Or, après le grand succès de l'Itinéraire, Chateaubriand est décidément, dans l'opinion, le premier écrivain de France. Il l'est aux yeux même de l'empereur. Il plaît à l'empereur à cause du secours qu'il lui a apporté dans le rétablissement de l'ordre, et à cause de la majesté et de l'emphase fréquente de son style, et de sa profusion de souvenirs classiques. Au moment de l'article du Mercure (1807) l'empereur avait dit, paraît-il, de Chateaubriand : « Je le ferai sabrer sur les marches des Tuileries »; mais il avait dû goûter, pour le

ton et pour le rythme, la fameuse phrase : «<Lorsque dans le silence de l'abjection... » Quelques années après, l'empereur dit une fois : « Pourquoi Chateaubriand n'est-il pas de l'Académie? » Marie-Joseph Chénier mourut le 10 janvier 1811. Avertis du propos de l'empereur, les amis de Chateaubriand le pressèrent de poser sa candidature. Il pouvait s'abstenir : il ne risquait point d'être fusillé pour cela. Ou bien, il pouvait attendre la mort d'un académicien dont l'éloge fût moins gênant pour lui que celui de Marie-Joseph Chénier, régicide et (crime égal) critique acerbe d'Atala et du Génie, dans la satire des Nouveaux saints (1802):

(J'irai, je reverrai tes paisibles rivages,

Riant Meschacébé, Permesse des sauvages;
J'entendrai les sermons prolixement diserts
Du bon monsieur Aubry, Massillon des déserts!
O sensible Atala! tous deux avec ivresse
Courons goûter encor les plaisirs de la messe !
Chantons de Pompignan les cantiques sacrés !
Les poètes chrétiens sont les seuls inspirés.

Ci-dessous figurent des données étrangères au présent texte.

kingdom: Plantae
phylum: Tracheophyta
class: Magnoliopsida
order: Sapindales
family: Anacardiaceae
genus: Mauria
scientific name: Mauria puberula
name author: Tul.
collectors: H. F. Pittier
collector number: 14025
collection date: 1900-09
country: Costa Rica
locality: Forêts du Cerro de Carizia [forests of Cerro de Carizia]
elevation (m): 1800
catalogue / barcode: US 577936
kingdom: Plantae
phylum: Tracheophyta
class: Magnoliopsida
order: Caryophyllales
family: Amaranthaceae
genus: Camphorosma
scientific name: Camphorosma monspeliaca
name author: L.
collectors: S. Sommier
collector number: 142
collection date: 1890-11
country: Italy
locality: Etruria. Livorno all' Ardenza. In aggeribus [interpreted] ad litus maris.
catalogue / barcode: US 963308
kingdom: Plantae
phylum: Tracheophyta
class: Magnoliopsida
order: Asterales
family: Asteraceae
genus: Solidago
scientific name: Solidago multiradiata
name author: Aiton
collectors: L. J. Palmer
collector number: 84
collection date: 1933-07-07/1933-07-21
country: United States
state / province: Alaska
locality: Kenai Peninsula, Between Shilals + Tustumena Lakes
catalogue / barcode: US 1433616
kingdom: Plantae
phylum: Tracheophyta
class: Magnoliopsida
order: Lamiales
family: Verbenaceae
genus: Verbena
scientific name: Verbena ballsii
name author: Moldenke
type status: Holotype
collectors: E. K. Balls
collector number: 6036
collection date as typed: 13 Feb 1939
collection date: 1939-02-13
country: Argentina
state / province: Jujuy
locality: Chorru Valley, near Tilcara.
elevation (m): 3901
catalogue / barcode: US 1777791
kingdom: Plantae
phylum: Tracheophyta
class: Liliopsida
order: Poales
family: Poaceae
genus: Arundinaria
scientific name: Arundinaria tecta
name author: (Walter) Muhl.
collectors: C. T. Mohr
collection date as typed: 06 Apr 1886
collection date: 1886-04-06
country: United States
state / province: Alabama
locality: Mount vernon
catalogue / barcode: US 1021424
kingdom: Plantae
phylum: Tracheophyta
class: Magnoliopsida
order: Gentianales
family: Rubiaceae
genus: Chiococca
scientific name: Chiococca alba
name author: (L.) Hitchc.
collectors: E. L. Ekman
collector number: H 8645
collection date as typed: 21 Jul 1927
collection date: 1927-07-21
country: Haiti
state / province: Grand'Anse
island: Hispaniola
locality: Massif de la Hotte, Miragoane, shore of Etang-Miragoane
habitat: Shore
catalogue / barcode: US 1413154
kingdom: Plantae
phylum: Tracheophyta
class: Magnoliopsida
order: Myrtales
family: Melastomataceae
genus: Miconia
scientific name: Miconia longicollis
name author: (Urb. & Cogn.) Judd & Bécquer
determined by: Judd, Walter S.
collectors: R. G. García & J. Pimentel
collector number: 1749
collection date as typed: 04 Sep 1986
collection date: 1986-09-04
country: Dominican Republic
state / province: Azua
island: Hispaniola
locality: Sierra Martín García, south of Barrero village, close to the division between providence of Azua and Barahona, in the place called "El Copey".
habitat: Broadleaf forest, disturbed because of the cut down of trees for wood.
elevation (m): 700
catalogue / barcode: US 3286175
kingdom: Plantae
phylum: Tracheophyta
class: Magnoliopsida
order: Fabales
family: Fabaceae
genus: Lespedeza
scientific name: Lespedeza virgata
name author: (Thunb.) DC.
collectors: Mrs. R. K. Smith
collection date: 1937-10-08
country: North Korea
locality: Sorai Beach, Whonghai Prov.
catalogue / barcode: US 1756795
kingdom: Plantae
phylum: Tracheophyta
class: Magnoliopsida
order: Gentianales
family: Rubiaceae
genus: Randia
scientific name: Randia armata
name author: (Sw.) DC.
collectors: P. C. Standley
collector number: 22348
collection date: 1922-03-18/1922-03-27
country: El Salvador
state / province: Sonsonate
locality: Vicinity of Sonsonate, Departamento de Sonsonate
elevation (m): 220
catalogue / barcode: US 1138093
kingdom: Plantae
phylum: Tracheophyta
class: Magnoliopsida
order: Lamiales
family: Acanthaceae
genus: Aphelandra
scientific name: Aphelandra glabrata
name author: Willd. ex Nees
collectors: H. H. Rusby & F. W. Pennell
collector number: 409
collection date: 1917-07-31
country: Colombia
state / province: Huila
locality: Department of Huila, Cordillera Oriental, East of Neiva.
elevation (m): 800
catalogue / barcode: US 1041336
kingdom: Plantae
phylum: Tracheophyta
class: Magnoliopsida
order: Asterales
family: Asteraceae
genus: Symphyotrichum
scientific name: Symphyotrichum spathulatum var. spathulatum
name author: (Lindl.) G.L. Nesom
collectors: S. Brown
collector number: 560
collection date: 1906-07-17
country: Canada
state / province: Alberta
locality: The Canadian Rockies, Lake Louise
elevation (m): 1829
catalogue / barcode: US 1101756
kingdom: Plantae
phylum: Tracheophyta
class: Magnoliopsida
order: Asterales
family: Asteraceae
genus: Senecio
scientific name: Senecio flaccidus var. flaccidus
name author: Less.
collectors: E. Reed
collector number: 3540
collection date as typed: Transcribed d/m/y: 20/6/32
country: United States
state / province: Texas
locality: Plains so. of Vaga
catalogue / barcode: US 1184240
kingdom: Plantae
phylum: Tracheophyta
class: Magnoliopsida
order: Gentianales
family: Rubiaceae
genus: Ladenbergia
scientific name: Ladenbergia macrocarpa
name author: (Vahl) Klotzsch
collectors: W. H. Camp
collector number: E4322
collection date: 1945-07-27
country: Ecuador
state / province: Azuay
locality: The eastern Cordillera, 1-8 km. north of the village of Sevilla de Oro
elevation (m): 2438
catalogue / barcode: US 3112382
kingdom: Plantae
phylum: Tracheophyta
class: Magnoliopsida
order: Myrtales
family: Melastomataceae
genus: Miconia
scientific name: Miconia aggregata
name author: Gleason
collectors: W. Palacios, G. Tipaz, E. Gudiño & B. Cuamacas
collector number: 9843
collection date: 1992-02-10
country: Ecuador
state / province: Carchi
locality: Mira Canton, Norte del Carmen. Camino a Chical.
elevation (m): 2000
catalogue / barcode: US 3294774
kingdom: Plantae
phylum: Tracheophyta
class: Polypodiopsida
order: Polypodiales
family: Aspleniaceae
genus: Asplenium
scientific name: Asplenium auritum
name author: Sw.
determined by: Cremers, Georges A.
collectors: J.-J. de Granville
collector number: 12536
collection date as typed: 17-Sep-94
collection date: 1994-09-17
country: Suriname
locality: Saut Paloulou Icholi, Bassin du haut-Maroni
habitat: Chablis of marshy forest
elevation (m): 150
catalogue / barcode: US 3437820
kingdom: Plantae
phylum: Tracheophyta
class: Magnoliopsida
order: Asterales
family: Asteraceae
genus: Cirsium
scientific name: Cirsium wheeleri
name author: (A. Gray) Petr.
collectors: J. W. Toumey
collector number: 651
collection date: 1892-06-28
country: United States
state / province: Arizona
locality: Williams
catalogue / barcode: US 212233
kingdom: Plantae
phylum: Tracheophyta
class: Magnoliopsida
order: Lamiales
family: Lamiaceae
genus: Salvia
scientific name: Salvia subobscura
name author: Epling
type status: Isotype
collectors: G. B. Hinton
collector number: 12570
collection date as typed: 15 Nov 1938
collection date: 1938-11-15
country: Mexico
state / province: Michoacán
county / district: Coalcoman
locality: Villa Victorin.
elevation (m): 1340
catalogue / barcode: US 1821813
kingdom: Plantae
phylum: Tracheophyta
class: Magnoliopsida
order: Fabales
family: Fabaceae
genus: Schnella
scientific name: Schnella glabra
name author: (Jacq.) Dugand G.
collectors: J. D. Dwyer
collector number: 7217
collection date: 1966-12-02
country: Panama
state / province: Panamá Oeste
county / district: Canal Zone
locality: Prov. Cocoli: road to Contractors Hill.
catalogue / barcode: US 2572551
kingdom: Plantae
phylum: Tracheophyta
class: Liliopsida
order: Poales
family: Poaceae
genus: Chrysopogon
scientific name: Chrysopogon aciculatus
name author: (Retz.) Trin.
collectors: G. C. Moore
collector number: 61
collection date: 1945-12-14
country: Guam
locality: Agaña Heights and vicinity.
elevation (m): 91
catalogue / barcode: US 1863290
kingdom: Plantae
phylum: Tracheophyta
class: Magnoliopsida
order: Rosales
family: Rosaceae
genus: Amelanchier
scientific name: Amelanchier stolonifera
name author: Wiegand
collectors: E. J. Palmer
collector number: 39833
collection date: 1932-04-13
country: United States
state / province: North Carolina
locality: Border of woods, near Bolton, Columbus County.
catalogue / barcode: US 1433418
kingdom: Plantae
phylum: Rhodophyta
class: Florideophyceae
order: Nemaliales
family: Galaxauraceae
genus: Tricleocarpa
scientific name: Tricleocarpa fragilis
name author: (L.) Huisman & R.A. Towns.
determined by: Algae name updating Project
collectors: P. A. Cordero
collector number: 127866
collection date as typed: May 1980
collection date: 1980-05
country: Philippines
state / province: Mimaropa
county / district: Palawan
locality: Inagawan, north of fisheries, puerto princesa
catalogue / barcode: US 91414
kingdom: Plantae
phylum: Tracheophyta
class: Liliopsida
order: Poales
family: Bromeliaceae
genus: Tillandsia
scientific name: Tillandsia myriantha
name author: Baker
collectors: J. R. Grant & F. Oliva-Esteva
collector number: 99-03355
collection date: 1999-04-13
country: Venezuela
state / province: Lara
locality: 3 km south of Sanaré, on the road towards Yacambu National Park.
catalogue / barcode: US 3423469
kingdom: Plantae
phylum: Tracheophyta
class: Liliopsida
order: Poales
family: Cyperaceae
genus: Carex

O fille de l'exil, Atala, fille honnête,

Après messe entendue, en nos saints tête-à-tête,
Je prétends chaque jour relire auprès de toi
Trois modèles divins: la Bible, Homère et moi !)

Mais il céda, et fit ses visites. Il fut nommé au second tour et par treize voix. Dès lors il n'avait, semble-t-il, qu'à accepter les conditions ordinaires du jeu académique courtoisie envers son prédécesseur et hommage au souverain. Mais il était

tenu par son rôle. Il aimait les manifestations d'indépendance qui n'offraient qu'un danger restreint; et c'était déjà fort joli, et il était à peu près le seul de son rang qui se permît ce luxe.

Et, comme il se sentait fort gêné, il fit un médiocre discours. Après avoir dit dans son exorde qu'on ne peut « faire de la littérature une chose abstraite et l'isoler au milieu des affaires humaines >> ni «< interdire à l'écrivain toute considération morale élevée... ou lui défendre d'examiner le côté sérieux des objets », il arrive à son sujet, et conclut qu'il lui est impossible de toucher aux ouvrages de Chénier sans irriter les passions :

Si je parlais de la tragédie de Charles IX, pourrais-je m'empêcher de venger la mémoire du cardinal de Lorraine et de discuter cette étrange leçon donnée aux rois? Caïus Gracchus, Calas, Henri VIII, Fénelon m'offrent sur plusieurs points cette altération de l'histoire... Si je relis ses satires, j'y trouve immolés des hommes qui se sont placés au premier rang de cette assemblée... Mais laissons-là ces ouvrages qui donneraient lieu à des récriminations pénibles; je ne troublerai point la mémoire d'un écrivain qui fut votre collègue, et qui compte encore parmi vous des admirateurs et des amis. Il devra à cette religion, qui lui parut si méprisable dans les écrits de ceux qui la défendent, la paix que je souhaite à sa tombe...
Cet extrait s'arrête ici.